→ **Assignment**
Return all of the following entries as written, but without the images.

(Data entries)
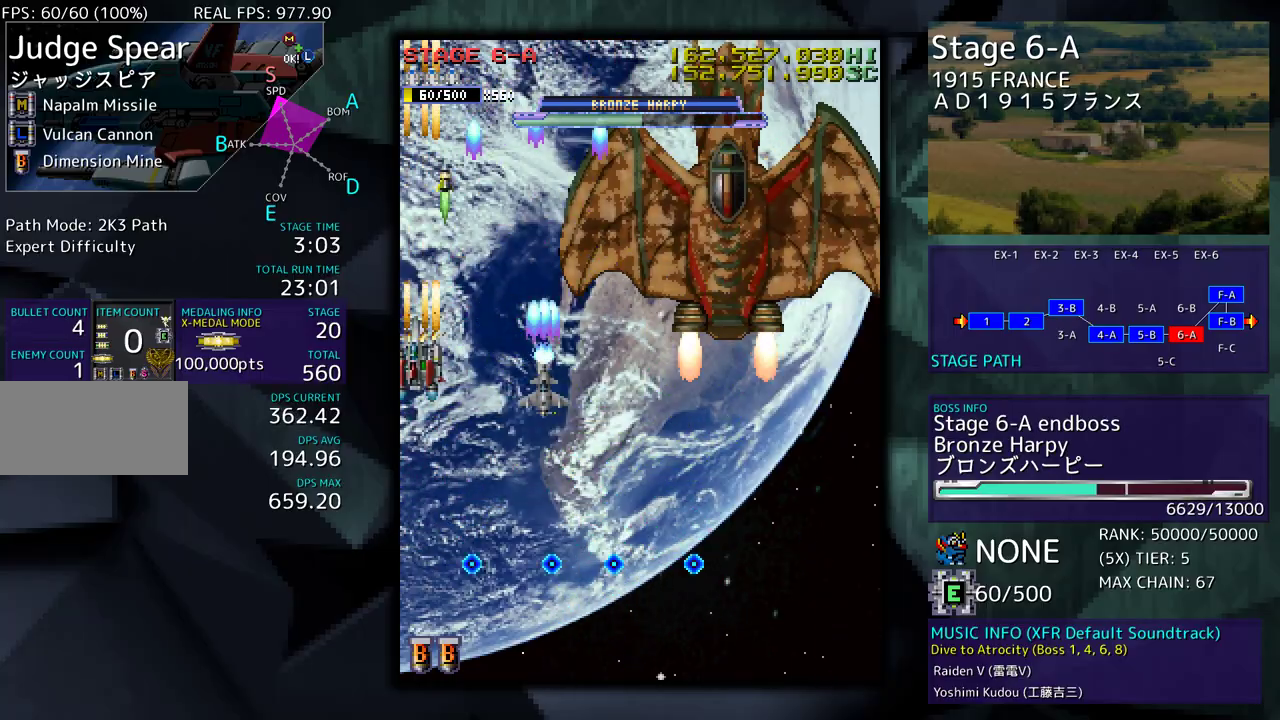
{"buttons": ["DPAD_DOWN", "DPAD_RIGHT"], "events": [[367, "DPAD_RIGHT", "down"]]}
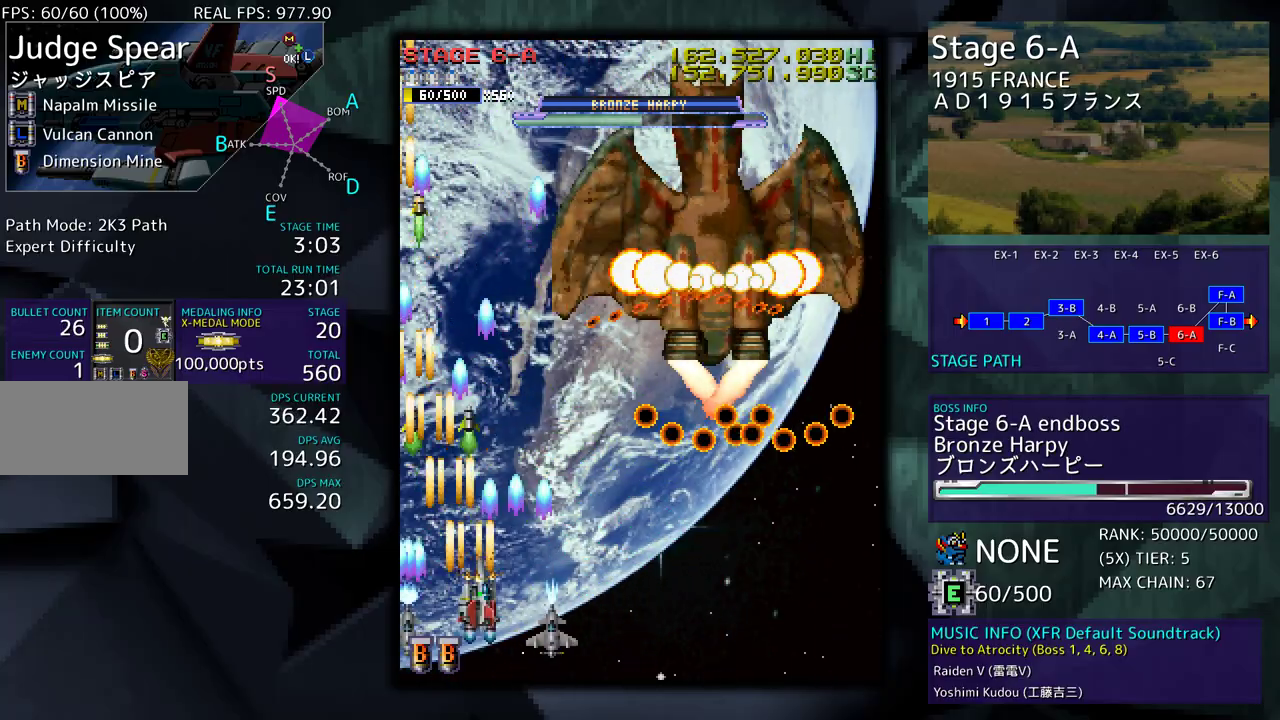
{"buttons": [], "events": [[133, "DPAD_RIGHT", "up"], [167, "DPAD_DOWN", "up"], [217, "DPAD_LEFT", "down"], [333, "DPAD_UP", "down"], [483, "DPAD_LEFT", "up"], [483, "DPAD_UP", "up"]]}
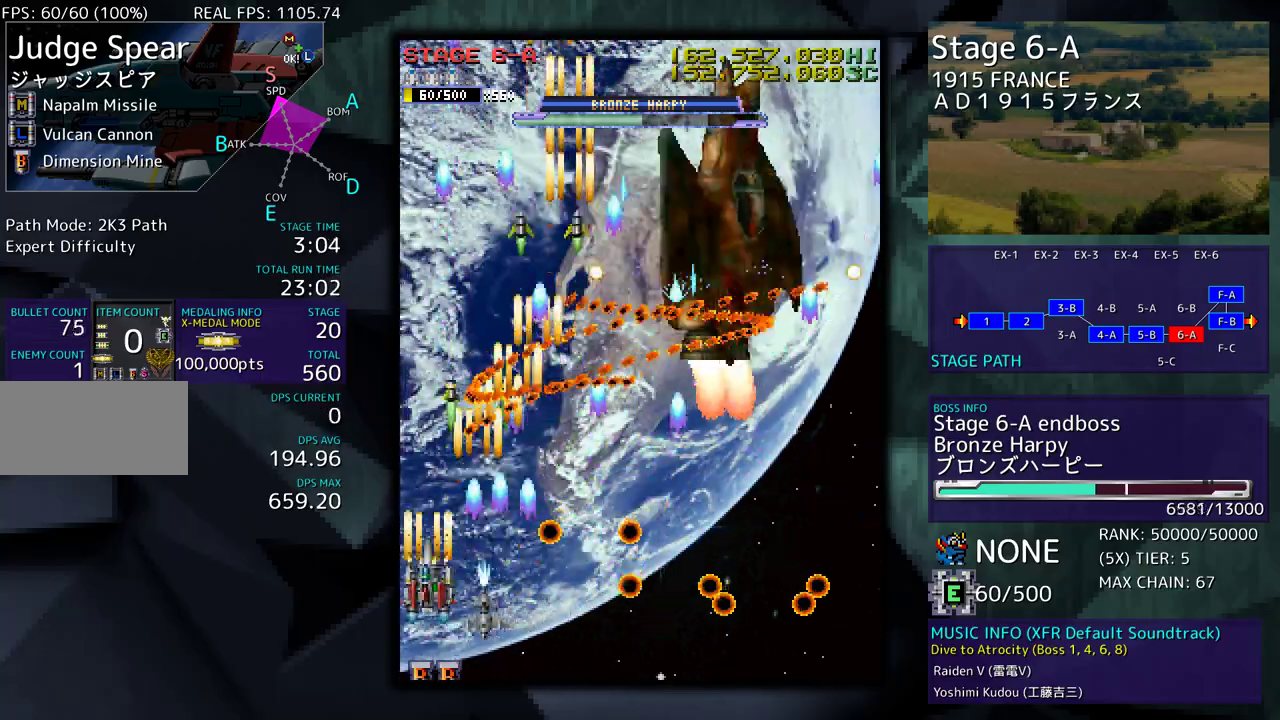
{"buttons": ["DPAD_RIGHT"], "events": [[467, "DPAD_RIGHT", "down"]]}
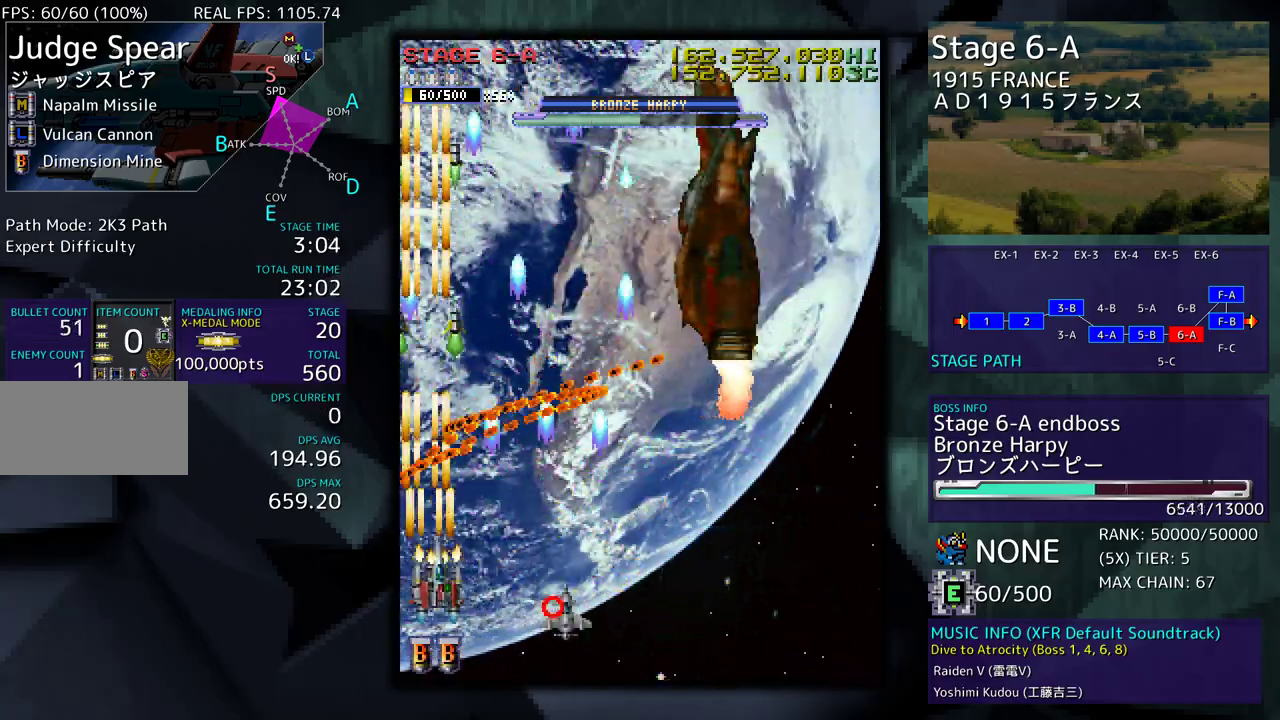
{"buttons": [], "events": [[83, "DPAD_DOWN", "down"], [300, "DPAD_DOWN", "up"], [317, "DPAD_RIGHT", "up"], [450, "DPAD_RIGHT", "down"], [483, "DPAD_RIGHT", "up"]]}
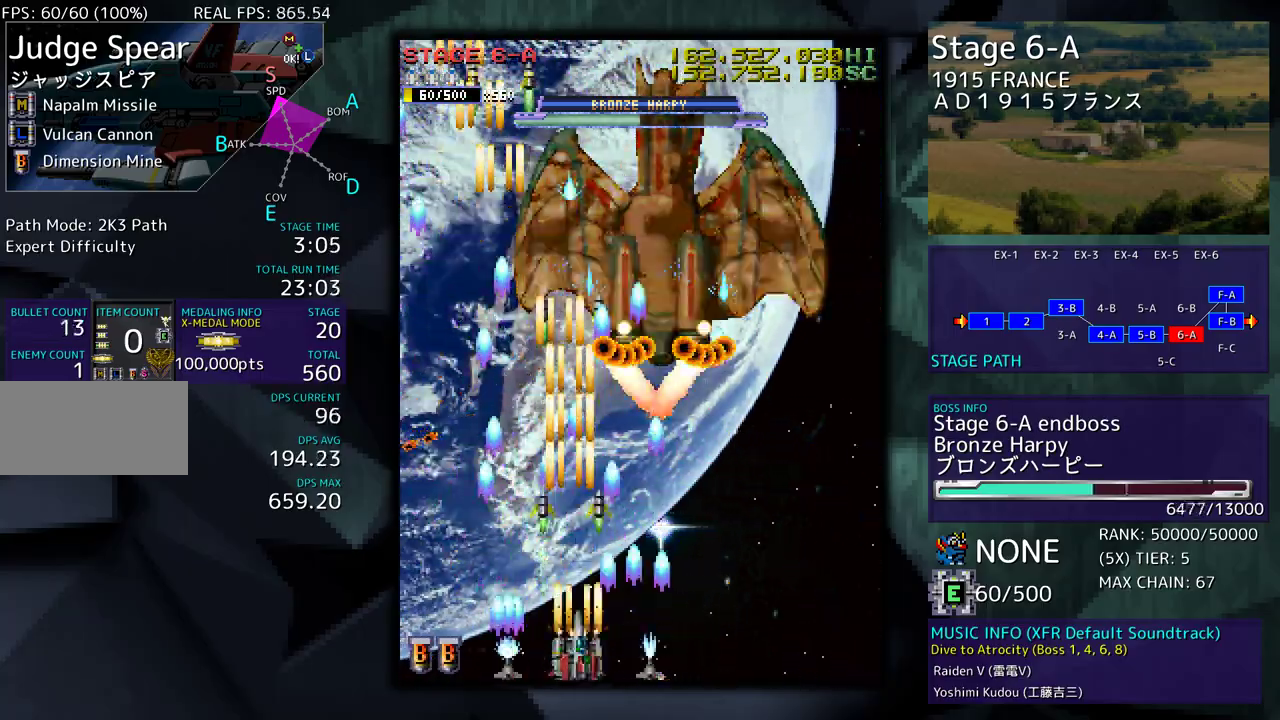
{"buttons": ["DPAD_DOWN", "DPAD_RIGHT"], "events": [[67, "DPAD_RIGHT", "down"], [117, "DPAD_DOWN", "down"], [150, "DPAD_DOWN", "up"], [150, "DPAD_RIGHT", "up"], [217, "DPAD_RIGHT", "down"], [250, "DPAD_DOWN", "down"]]}
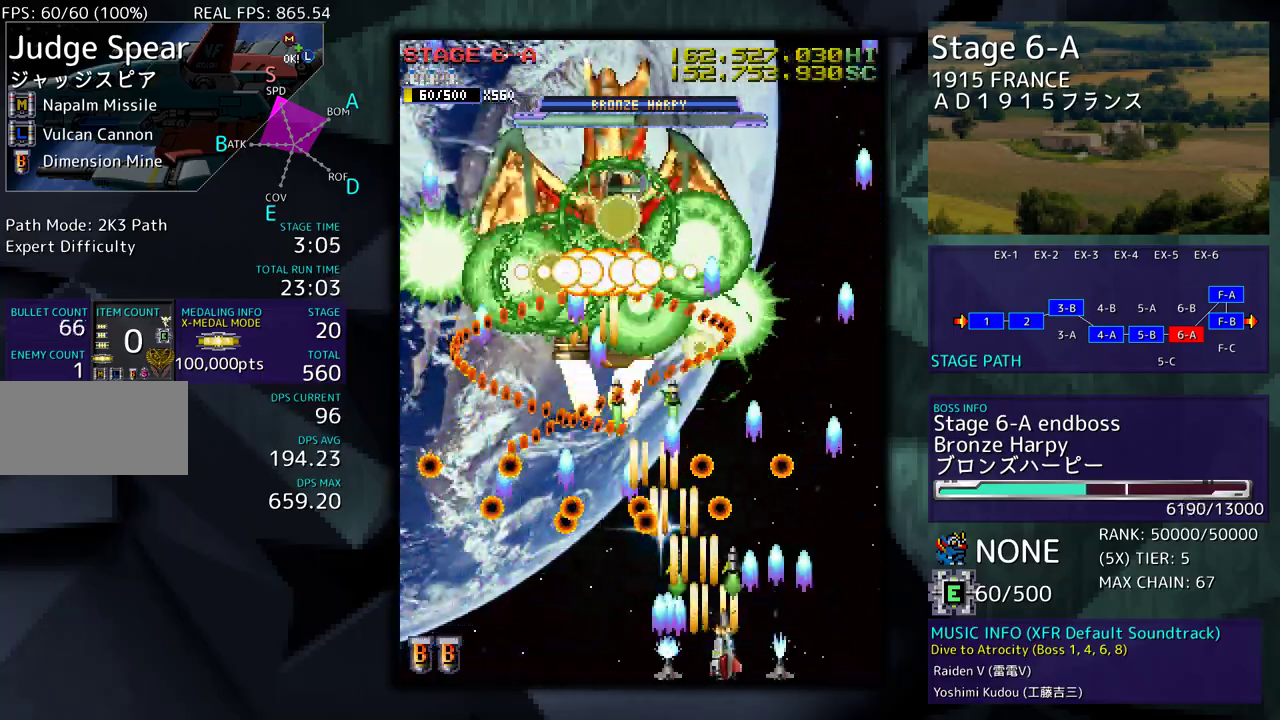
{"buttons": ["DPAD_RIGHT"], "events": [[183, "DPAD_DOWN", "up"], [183, "DPAD_RIGHT", "up"], [433, "DPAD_RIGHT", "down"]]}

→ **Exercise answer**
{"buttons": ["DPAD_DOWN", "DPAD_RIGHT"], "events": [[367, "DPAD_RIGHT", "down"]]}
{"buttons": [], "events": [[133, "DPAD_RIGHT", "up"], [167, "DPAD_DOWN", "up"], [217, "DPAD_LEFT", "down"], [333, "DPAD_UP", "down"], [483, "DPAD_LEFT", "up"], [483, "DPAD_UP", "up"]]}
{"buttons": ["DPAD_RIGHT"], "events": [[467, "DPAD_RIGHT", "down"]]}
{"buttons": [], "events": [[83, "DPAD_DOWN", "down"], [300, "DPAD_DOWN", "up"], [317, "DPAD_RIGHT", "up"], [450, "DPAD_RIGHT", "down"], [483, "DPAD_RIGHT", "up"]]}
{"buttons": ["DPAD_DOWN", "DPAD_RIGHT"], "events": [[67, "DPAD_RIGHT", "down"], [117, "DPAD_DOWN", "down"], [150, "DPAD_DOWN", "up"], [150, "DPAD_RIGHT", "up"], [217, "DPAD_RIGHT", "down"], [250, "DPAD_DOWN", "down"]]}
{"buttons": ["DPAD_RIGHT"], "events": [[183, "DPAD_DOWN", "up"], [183, "DPAD_RIGHT", "up"], [433, "DPAD_RIGHT", "down"]]}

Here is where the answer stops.